Sunday, December 20, 2009

My Child is the best - No Really.

I am VERY conscious of the comparisons that go on between children and I strive (oh how I strive) to remind myself daily that my child is my child and different from every other child in his strengths and weaknesses.

This is one of the things that I feel most strongly about and I believe that it is SO important for him to grow up knowing that he does not need to compare himself to anyone else in any way.

Something I have said from the beginning is that I want Action man to have the greatest amount of self confidence and belief in himself andhis abilities. I want him to feel supported to go out and get whatever it is in life he may want and to dream big in the process. I wan "No Limits" to be our family motto.

This great article was published in the Opinion Pages of the Sydney Morning Herald Yesterday. It really hits the mark about how we should think of our kids.

December 19, 2009 Adele Horin


'Tis the season to … rank the kids. The Higher School Certificate marks are out and the high achievers' lists are published. The university entrance scores are known, determining with decimal-point precision a child's future direction, at least in the short term. Whether 'tis the season to be jolly depends in some households on how the kids have rated: better or worse than expected, better or worse than their peers, their cousins, their father's boss's daughter?

In a country that elevates teenage sporting stars to hero status, it is good to see the brainiacs on the front page, and whole pages of fine print devoted to academic high flyers.

But when the evanescent moment has passed, let's get some perspective on how we rank our kids. A lot of parents will be feeling disappointed with their child's results. Disappointment comes with the parenting territory. Parents may be crazy about their kids. But often they are their child's worst critics.

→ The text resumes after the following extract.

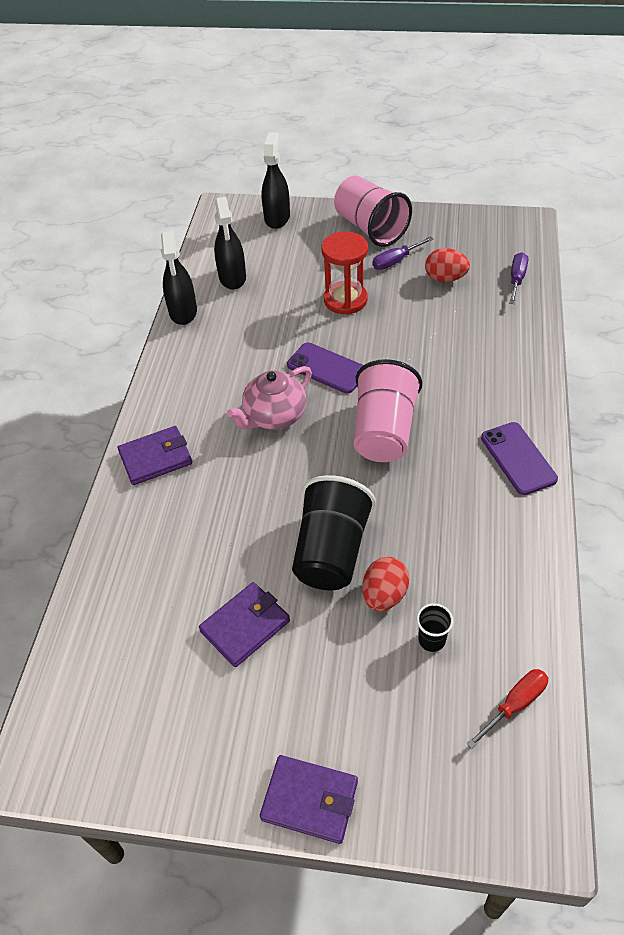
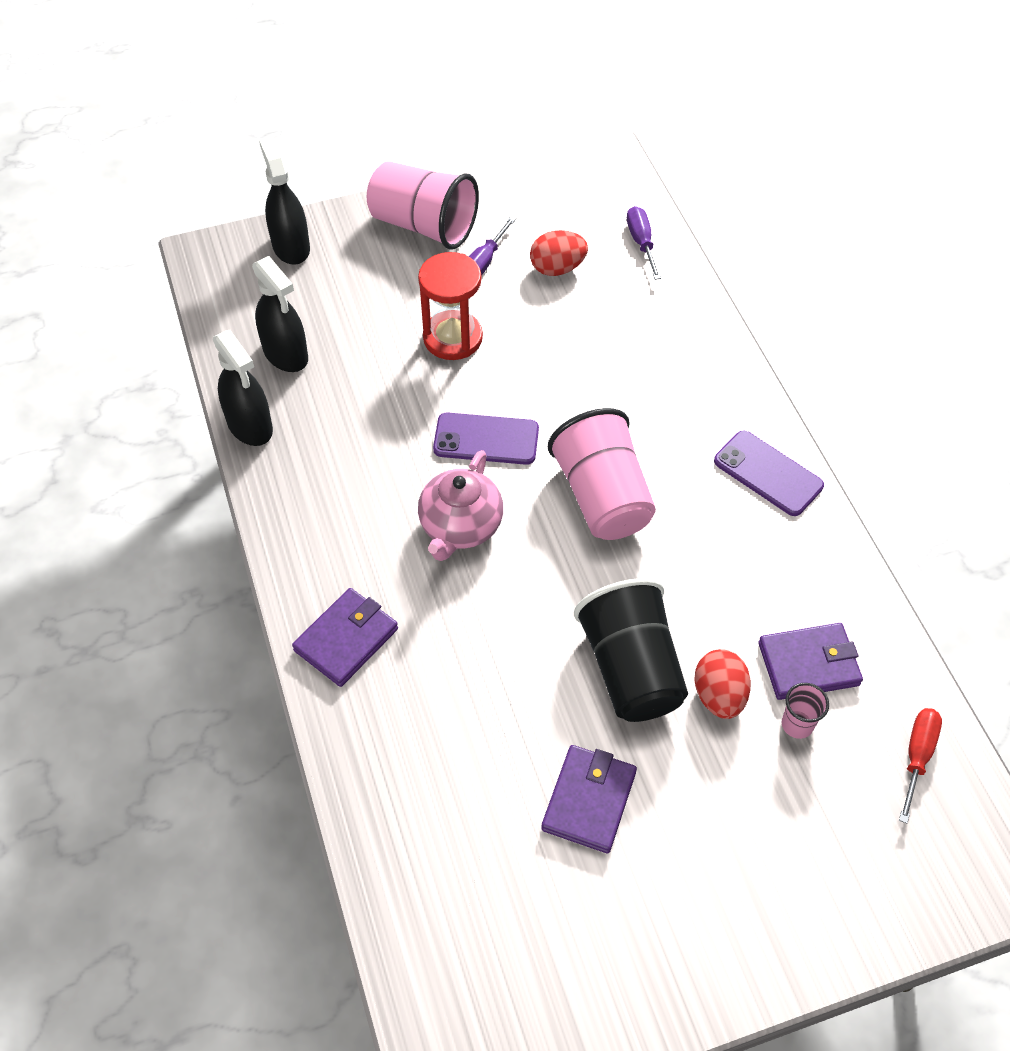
camera: 30 degrees left, 5 degrees up
purple wallet [260,755,358,844] -> purple wallet moved to [758,623,863,700]
black cup [417,603,454,652] -> pink cup [782,683,829,739]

They notice the weaknesses in their children and overlook the strengths. They worry about poor grades and overlook kind hearts. When it comes to ranking the kids, our set of criteria is too narrow.

It's the guilty secret of parents that they cannot help but compare and contrast their children with the others, and all too often find their own wanting.

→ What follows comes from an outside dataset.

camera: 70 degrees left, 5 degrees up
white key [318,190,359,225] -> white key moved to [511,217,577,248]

If their children are sporty, parents worry they don't study enough; if their children are academic, parents worry they don't play sport. If the children are gregarious, parents wish they'd read more; if they always have their head in a book, parents want them to be more sociable. Just about every parent worries their child spends too much time in front of a computer screen enjoying themselves when they should be studying/sleeping/exercising.

There is always a new opportunity to worry that a child is lagging in some department and in need of improvement. Even children with talent are compared to the protege, and can end up feeling a failure.

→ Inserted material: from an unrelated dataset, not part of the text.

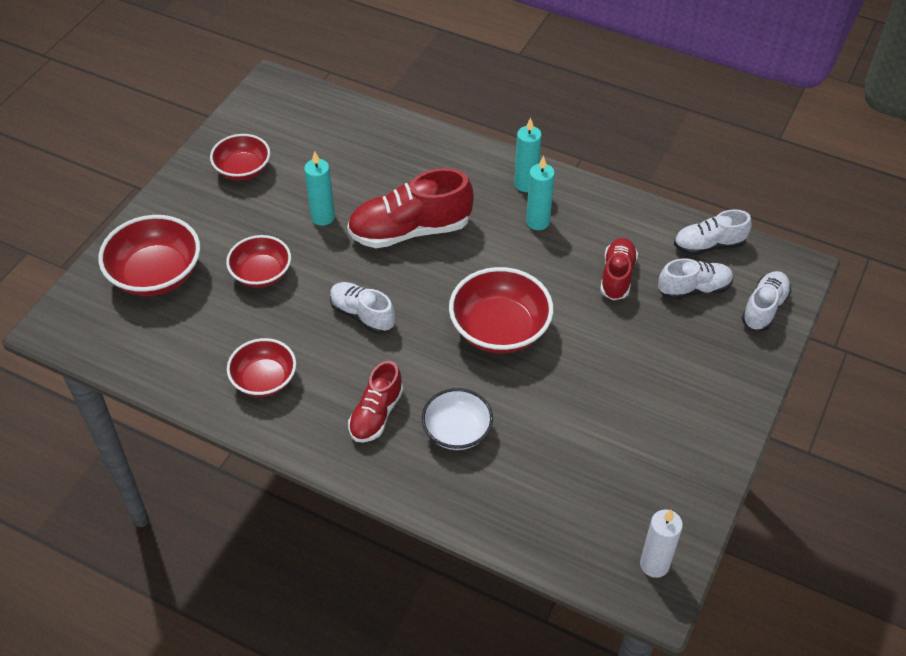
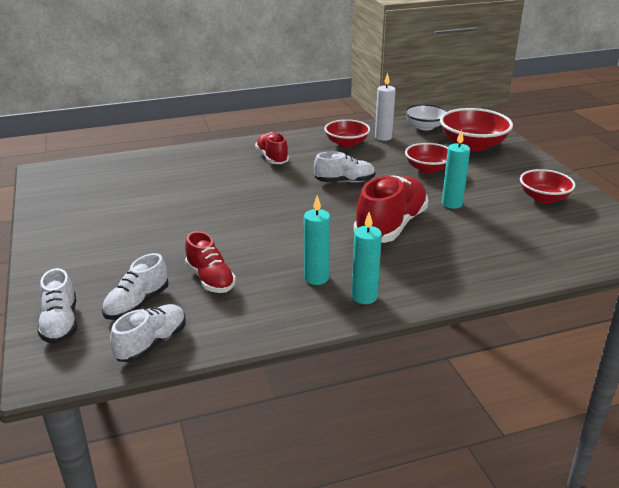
camera: 135 degrees right, 20 degrees down
white bowl [422,388,493,450] -> white bowl moved to [405,104,448,130]
red bowl [449,267,553,354] -> none
white candle [640,509,683,578] -> white candle moved to [375,73,396,141]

It's a perilous journey parents take between neglect and encouragement. Be lackadaisical about study, be of the school that maintains the system puts children under too much pressure and the HSC is over-rated, and children will be hampered, possibly for life, by a poor work ethic and an embarrassing HSC mark. Be a nag and parents can forget to enjoy their children for who they are.

Most new parents with tiny babies will tell you they just want their children to be happy. But before long, a worm of desire wiggles into parents' hearts - for the child to be the greatest, the best, the first, to shine for others as he or she shines for them. Sensible parents know it is pathetic to bask in the reflected glories of the child but they accept the congratulations, anyway.

Competitive parenting starts in the mothers' group when it is impossible not to notice which infant sits up first, walks first, talks first. Later parents notice who reads and writes first. How well I remember my nights at a particular house when I was part of a babysitting co-op. Surrounded by mind-expanding puzzles, clever board games, and tomes on the Ancient Greeks, the children expounded in the sweetest way on everything from the wonders of the milky way to the evolution of a post-communist society. I exaggerate a little, but I'm sure the eight-year-old was reading Anna Karenina when mine was working his way through the Goosebumps series. I always left feeling in awe and inadequate.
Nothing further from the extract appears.